Set the intention to get to know the plant and allow your mind to wander and dream. If images or stories come up either draw them or write them down.
- Night dream
Go to sleep with an image or a piece of the plant that you are working with and set the intention of learning more about it. Keep a pen and notebook near your bed to write down any dreams.
For great info on dreams and dreaming go to: toko-pa.com
- Flow of consciousness
Sit with the plant and write a flow of thoughts. Just let them go and see what comes up.
- Make up a story
Write a new myth or formulate a character around the plant. What type of personality would he/she have? Where would his/her kingdom be?
- Make up a name
This is one of my favorite ways to remember and connect with local plants and it links us to a time when we lived more rooted in our bioregions and communities. Common names define a plant based on many variable including how it has emerged locally and how the local people perceive it. A common name acknowledges the spectrum of appearances that a plant can embody as well as the way it reflects the people in its community.
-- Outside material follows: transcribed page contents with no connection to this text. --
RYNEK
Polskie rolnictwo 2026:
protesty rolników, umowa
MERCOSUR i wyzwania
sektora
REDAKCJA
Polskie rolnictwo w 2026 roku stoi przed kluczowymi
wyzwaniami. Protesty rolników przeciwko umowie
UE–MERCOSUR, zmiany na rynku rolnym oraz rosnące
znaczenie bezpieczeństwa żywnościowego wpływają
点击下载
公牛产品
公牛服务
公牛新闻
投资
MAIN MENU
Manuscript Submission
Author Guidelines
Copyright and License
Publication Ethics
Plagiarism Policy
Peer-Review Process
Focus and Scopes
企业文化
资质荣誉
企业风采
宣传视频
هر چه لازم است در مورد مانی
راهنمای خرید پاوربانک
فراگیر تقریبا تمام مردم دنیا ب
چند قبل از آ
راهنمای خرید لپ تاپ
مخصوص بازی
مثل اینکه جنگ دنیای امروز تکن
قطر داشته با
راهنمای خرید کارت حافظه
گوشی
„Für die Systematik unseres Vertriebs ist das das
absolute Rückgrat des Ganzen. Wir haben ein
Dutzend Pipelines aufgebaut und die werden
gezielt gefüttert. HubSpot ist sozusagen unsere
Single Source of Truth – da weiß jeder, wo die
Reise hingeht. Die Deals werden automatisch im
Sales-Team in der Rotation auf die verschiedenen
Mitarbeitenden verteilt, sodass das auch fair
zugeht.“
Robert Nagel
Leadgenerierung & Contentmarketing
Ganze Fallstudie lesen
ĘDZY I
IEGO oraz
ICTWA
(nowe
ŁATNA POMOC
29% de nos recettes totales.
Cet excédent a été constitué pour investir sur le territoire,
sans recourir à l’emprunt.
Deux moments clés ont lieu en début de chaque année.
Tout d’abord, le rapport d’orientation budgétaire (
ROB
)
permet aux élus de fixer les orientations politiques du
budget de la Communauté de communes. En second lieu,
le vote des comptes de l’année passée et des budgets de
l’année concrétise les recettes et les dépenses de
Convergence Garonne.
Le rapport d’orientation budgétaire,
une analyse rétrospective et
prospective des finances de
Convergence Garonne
Try these and come up with your own ways to meet, connect, know and honor our great plant earth allies. We are blessed in our times to have so many roads to understanding our world. We have all that we have inherited from the past ways of direct observation, intuition, instinct and the honing of our natural senses to the greatest of technological innovations that include plant ID guide books and even cell phone apps. Whatever you choose can be made sacred by applying conscious awareness and reverence for all the ways with which we can know our world.